* Collected data
======

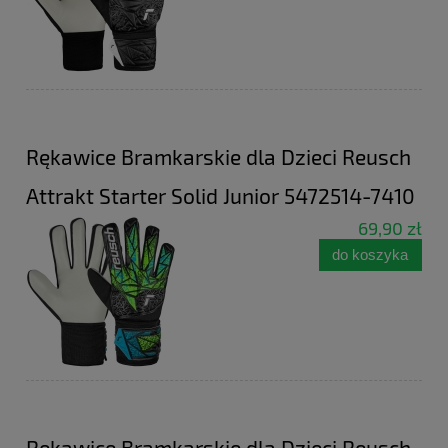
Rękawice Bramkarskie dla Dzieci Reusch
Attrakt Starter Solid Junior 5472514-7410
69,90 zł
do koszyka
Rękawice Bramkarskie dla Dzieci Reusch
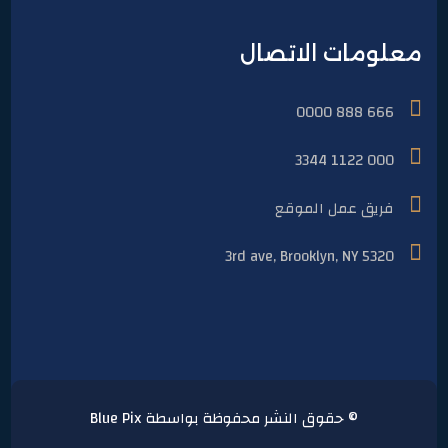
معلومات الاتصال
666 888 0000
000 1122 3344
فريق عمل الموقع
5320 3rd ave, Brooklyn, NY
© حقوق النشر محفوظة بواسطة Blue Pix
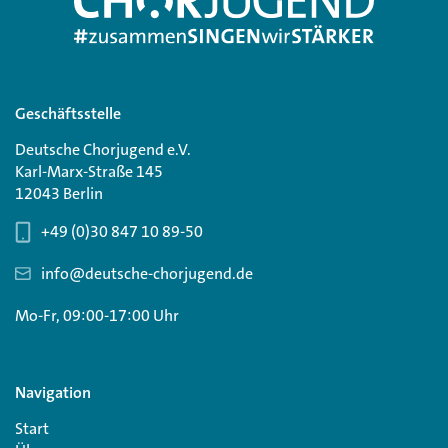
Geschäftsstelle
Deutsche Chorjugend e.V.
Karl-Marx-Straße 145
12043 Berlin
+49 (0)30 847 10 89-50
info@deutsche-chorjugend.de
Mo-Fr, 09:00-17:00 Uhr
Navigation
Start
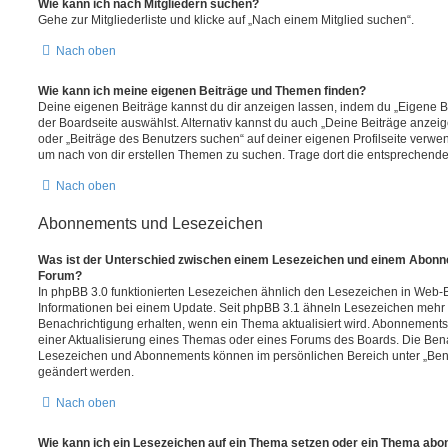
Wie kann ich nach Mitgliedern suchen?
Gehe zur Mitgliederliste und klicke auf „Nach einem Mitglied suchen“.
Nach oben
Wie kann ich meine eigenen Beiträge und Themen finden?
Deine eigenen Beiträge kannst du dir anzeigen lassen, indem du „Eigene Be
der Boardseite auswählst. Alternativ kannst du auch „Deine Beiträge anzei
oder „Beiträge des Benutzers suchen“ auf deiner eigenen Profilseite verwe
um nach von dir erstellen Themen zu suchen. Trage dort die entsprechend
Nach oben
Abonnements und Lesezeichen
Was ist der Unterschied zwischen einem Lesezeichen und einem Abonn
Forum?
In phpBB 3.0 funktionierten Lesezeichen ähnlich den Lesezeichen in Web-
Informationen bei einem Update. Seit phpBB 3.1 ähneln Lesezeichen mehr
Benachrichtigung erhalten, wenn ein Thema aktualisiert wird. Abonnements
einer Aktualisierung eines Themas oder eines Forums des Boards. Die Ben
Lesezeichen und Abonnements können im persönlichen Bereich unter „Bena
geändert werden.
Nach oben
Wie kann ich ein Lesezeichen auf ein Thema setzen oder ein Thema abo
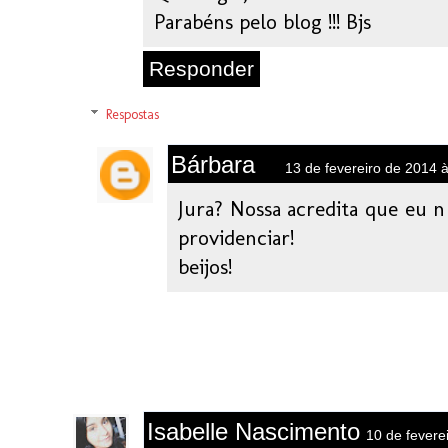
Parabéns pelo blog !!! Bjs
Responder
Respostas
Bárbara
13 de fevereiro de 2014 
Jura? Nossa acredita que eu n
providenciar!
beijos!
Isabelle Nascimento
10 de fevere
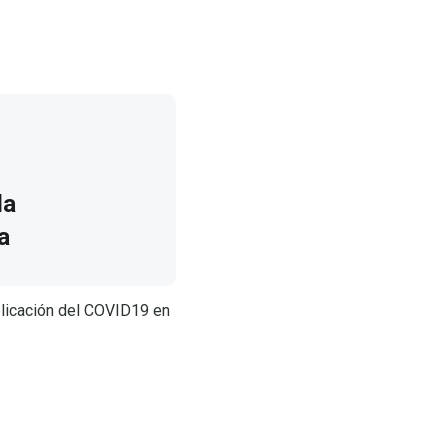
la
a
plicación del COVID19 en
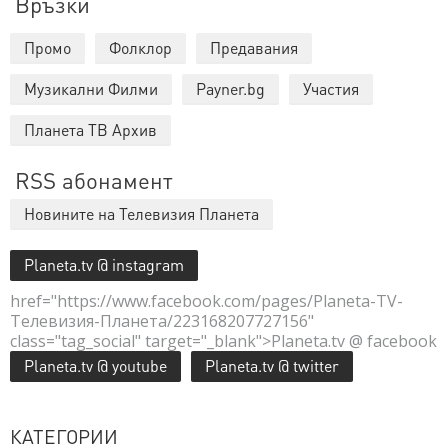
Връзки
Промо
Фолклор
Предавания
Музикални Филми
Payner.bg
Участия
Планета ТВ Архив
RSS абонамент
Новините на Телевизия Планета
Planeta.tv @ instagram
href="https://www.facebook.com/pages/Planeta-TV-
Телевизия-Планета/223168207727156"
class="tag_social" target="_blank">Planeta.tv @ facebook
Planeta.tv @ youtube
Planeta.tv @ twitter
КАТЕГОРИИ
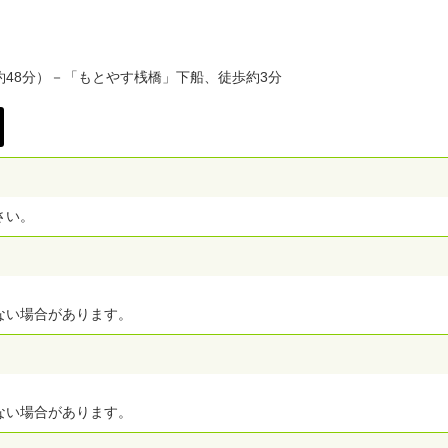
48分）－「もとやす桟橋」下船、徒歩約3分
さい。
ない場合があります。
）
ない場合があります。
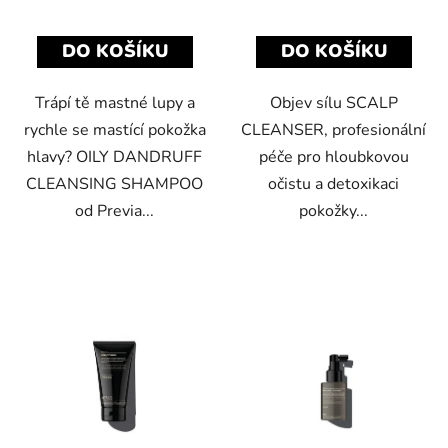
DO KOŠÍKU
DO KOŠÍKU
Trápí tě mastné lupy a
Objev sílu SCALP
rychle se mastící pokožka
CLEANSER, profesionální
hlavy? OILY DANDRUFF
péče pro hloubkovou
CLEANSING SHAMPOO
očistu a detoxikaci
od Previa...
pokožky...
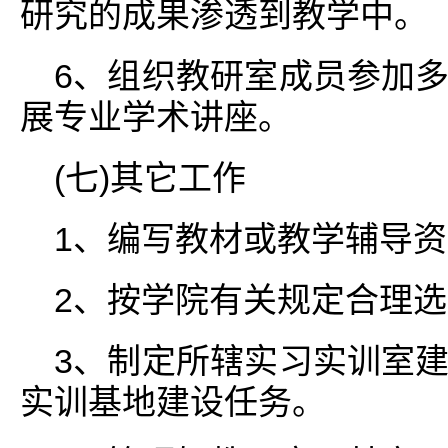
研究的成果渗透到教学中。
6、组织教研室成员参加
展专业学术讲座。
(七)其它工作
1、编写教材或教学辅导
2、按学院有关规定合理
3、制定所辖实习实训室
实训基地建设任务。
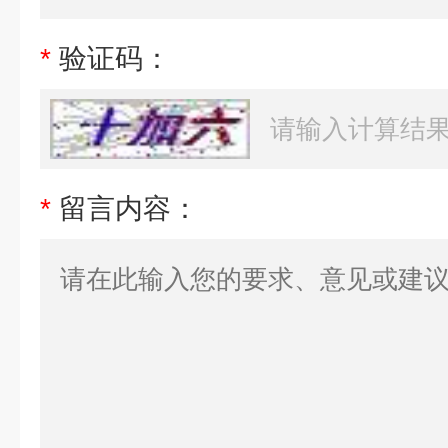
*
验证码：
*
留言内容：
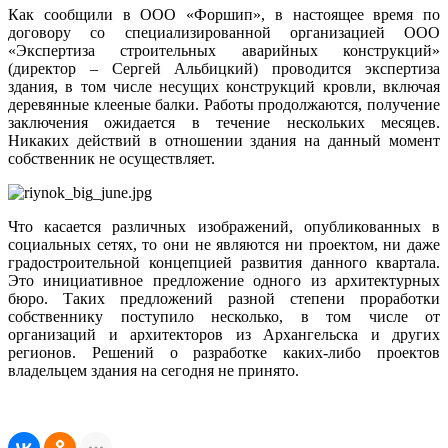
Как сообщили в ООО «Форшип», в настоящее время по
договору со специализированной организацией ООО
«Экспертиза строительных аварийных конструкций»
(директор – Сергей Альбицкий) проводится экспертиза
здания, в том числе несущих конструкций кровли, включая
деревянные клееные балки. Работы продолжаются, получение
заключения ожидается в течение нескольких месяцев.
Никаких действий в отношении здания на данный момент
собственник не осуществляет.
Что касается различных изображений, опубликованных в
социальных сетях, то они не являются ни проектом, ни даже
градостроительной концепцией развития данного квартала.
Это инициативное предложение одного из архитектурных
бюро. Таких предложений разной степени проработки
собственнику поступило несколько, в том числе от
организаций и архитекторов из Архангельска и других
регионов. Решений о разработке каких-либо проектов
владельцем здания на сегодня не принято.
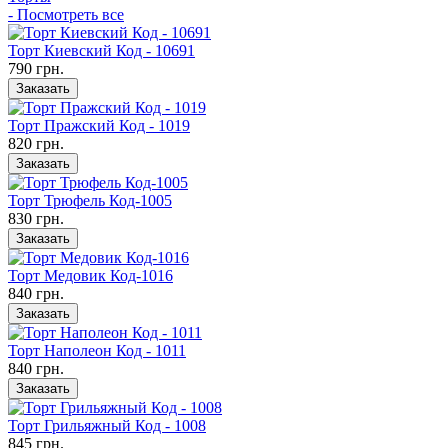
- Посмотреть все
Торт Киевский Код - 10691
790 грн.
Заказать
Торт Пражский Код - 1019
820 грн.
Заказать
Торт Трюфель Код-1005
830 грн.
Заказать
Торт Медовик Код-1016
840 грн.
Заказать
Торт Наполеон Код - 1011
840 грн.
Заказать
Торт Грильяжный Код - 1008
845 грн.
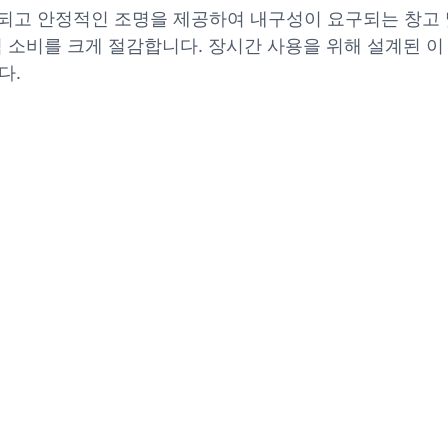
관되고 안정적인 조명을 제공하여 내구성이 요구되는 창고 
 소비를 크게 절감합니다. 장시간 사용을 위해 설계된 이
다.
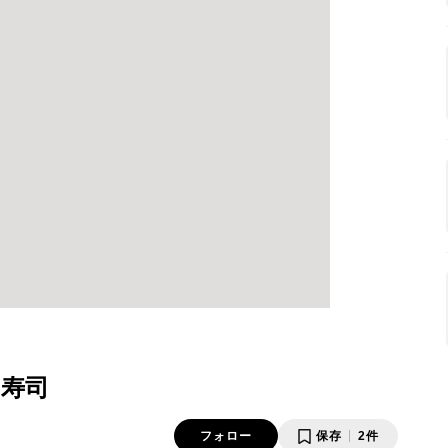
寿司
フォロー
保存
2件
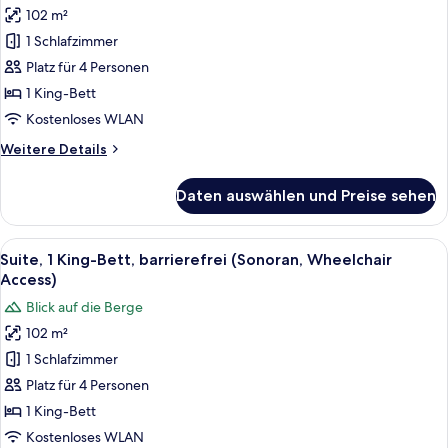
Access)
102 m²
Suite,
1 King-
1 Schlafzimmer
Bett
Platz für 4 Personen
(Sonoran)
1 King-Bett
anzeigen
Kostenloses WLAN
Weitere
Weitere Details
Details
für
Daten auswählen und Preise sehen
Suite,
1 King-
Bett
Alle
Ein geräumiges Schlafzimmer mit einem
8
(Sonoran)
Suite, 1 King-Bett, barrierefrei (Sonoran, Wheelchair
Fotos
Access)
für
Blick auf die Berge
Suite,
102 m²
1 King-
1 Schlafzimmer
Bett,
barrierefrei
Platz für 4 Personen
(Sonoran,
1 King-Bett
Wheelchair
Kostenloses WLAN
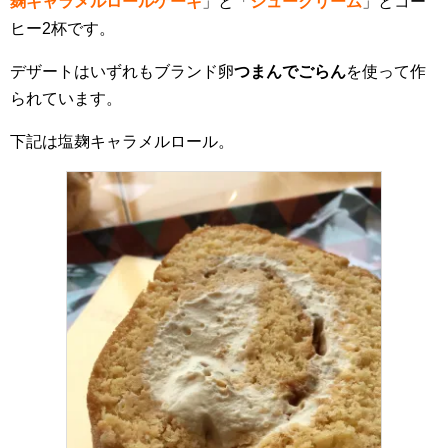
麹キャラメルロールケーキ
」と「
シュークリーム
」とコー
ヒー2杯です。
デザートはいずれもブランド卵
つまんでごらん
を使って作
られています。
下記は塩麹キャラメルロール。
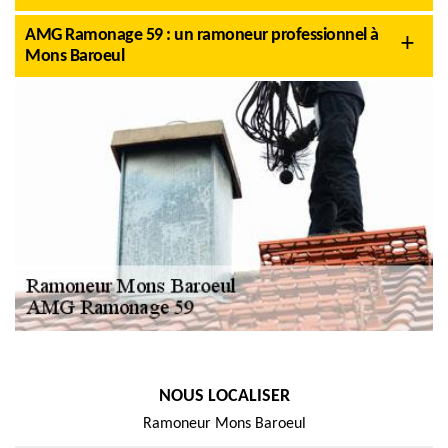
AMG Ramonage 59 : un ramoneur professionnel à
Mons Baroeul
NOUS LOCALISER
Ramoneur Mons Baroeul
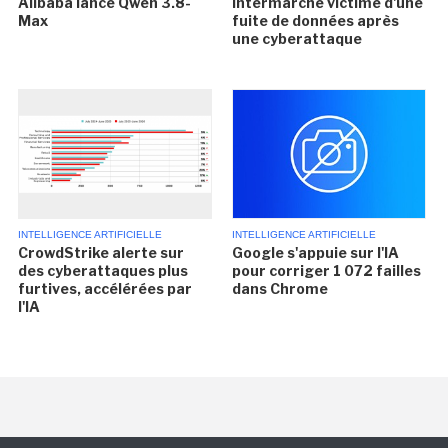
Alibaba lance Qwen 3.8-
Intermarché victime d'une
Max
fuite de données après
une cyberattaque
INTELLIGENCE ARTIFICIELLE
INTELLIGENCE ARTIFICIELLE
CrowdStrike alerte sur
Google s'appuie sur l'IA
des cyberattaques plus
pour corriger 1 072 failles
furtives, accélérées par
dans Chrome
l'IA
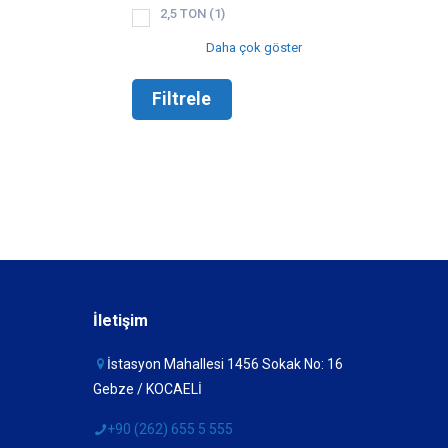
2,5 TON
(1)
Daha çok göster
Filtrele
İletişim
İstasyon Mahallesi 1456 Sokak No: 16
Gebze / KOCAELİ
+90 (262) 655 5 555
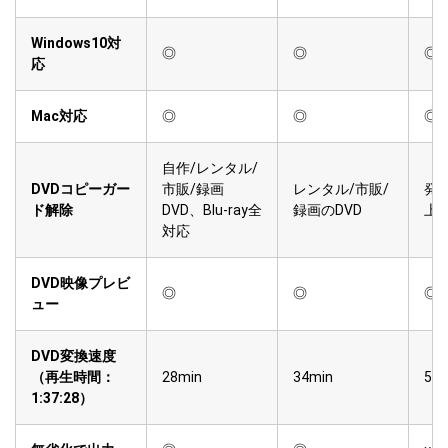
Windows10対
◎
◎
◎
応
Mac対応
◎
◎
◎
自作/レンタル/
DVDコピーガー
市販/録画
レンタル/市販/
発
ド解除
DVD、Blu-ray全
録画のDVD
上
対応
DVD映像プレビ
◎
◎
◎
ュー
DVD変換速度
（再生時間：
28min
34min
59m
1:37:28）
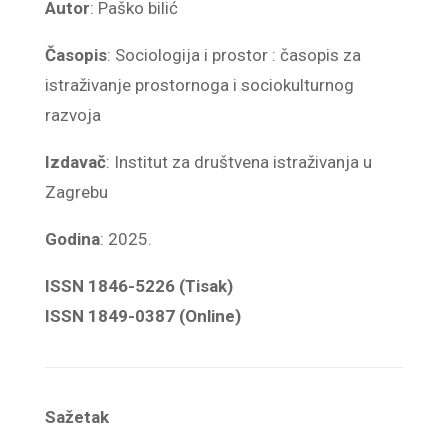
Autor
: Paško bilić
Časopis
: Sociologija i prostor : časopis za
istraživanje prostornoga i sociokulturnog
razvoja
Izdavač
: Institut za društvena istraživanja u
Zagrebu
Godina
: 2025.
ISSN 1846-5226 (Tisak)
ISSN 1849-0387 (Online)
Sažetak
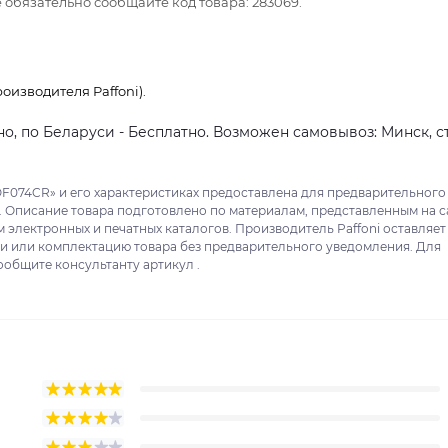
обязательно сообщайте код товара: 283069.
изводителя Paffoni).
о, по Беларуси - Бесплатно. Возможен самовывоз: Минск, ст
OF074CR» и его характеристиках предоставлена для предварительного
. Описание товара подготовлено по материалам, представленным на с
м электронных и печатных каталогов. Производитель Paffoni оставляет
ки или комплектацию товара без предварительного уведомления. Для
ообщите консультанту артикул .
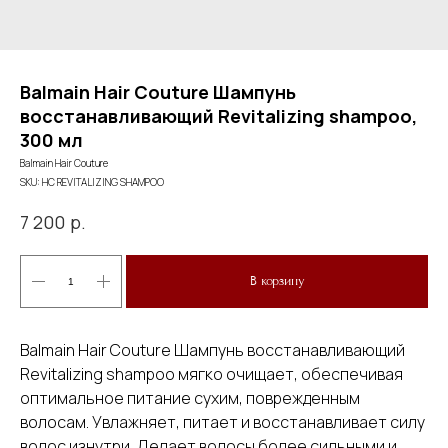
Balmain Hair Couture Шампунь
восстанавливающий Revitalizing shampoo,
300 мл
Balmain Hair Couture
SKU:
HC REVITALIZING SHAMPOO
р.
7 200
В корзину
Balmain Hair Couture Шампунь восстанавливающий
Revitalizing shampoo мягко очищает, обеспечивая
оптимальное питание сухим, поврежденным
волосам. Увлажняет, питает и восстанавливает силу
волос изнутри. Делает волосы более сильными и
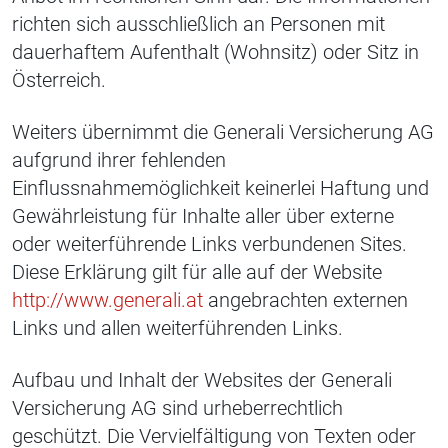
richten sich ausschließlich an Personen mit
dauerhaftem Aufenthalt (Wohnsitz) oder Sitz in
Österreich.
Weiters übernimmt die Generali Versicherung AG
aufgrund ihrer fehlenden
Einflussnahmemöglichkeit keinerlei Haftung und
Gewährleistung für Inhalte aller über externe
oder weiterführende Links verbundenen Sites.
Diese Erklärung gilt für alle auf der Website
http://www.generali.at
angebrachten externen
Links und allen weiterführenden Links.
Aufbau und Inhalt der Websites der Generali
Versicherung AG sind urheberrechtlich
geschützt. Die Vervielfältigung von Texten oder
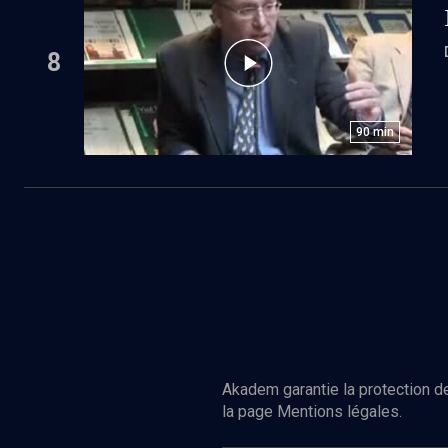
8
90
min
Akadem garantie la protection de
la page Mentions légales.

======

* AIM OF THE EXERCISE
Apply a filter for "barrierefrei" to the data above, then copy each line that matches.

* REPLY
Suite, 1 King-Bett, barrierefrei (Sonoran, Wheelchair
barrierefrei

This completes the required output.